Le mura dell’incomunicabilità così uguali e sempre diverse. Come quelle che dal 1961 divisero uno stesso popolo a Berlino o quelle altre della sostanza delle nuvole ma ancora più ferree e impenetrabili, edificate per gli umani dalla Dea Psiche. Queste barriere, concrete, dure e invisibili, sono descritte con magistrale sapienza slava in “Cold War” di Pawel Pawlikowski, dal 20 dicembre nelle sale italiane, con interpreti Joanna Kulig e Tomasz Kot. La nuvola a doppia seduta si forma in Polonia nell’immediato dopoguerra, quando l’estroso, anonimo funzionario di partito Kaczmarek decide di incaricare una coppia di studiosi, Irena esperta di canti e danze popolari e maestra di ballo, e Wiktor musicista dotato e direttore d’orchestra, di battere la campagna polacca e le zone depresse dell’interno per raccogliere testimonianze dal vero sugli usi e costumi locali, come canti folkloristici e composizioni poetiche.
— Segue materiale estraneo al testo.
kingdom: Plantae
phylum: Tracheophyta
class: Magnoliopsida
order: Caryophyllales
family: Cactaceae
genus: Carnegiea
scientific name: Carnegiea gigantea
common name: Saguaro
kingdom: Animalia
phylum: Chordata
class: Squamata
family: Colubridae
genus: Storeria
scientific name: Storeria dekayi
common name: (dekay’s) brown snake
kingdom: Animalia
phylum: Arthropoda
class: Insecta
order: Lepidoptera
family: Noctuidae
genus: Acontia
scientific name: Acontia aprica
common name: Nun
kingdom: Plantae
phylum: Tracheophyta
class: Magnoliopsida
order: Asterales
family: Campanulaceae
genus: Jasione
Tra le candidate selezionate per costruire il primo coro di danze e canti popolari della Polonia liberata c’è anche la bella e intrigante Zula, della quale Wiktor si innamorerà perdutamente ricambiato alla maniera strana di lei.

Il coro a cui i due artisti danno vita come altrettanti angeli del pentagramma risulta talmente perfetto da guadagnarsi immediatamente la stima dei nuovi politici che contano, nella cultura comunista di allora. Per i quali, però, l’arte non può essere “pura”, come vorrebbe Irena, ma deve in qualche modo prestarsi al servizio della causa del socialismo reale di Stalin inventandosi canti, rime e note di cui il popolino di campagna non aveva mai immaginato facessero parte della propria cultura legata alla terra e al volersi bene delle persone semplici. Così, immediatamente la sovrastruttura ideologica si mangia il creato, anteponendo le sue verità posticce a quelle senza tempo della Natura, dei frutti della terra e dei boschi. Ci si comincia a guardare negli occhi ma la passione d’amore si vela immediatamente del sospetto dello sguardo che ti spia in nome del partito. Al tempo in cui il Muro non stava ancora in piedi, in quegli inizi di anni Cinquanta, era possibile andare in tournée a Berlino Est per far ascoltare il complesso corale della Polonia di eccezionale perfezione e bravura (qui la strepitosa fotografia in bianco e nero di Pawlikowski coglie i profili dinamici dei volti delle ragazze che danzano come farebbe un Balla o un Boccioni), per poi passare il confine tra le due Germanie con una semplice valigia di cartone pressato senza che nessuno ti chiedesse nulla.

Così Wiktor passa dall’altra parte ma senza Zula che rimane intrappolata nel suo mondo e nella sua Polonia senza libertà. Il problema però è che l’amore vero, quello che colpisce duro come farebbe il pesante martello del cavatore sul blocco monolitico del marmo bianco di Carrara, non demorde. Anzi, più grande è il momento con cui la mano impugna l’asta del maglio, più il destino continua a far volteggiare verso il cielo schegge e scintille di nostalgia e ricordo struggente, fino a demolire le certezze dell’una e la vita bohemienne dell’altro, asserragliato nella sua mansarda di Parigi e impegnato a suonare per scelta o per bisogno in un concertino jazz all’interno di un piccolo locale fumoso, con le mura sudice e scrostate. Rivedersi, amarsi di sfuggita tra una tournée e l’altra del coro di Varsavia; vivere insieme in Francia per qualche tempo e per imparare a odiarsi. Perdersi e poi ancora ritrovarsi in un gioco perverso di chiari e di scuri, di fiumi d’alcool, di tabacco e di compagnie sempre sbagliate, per poi capire infine che i loro fiori non si sciolgono: semmai si recidono da se stessi dalle proprie radici, per afferrare quell’amore eterno impossibile in vita. Molto bello, senza alcun dubbio.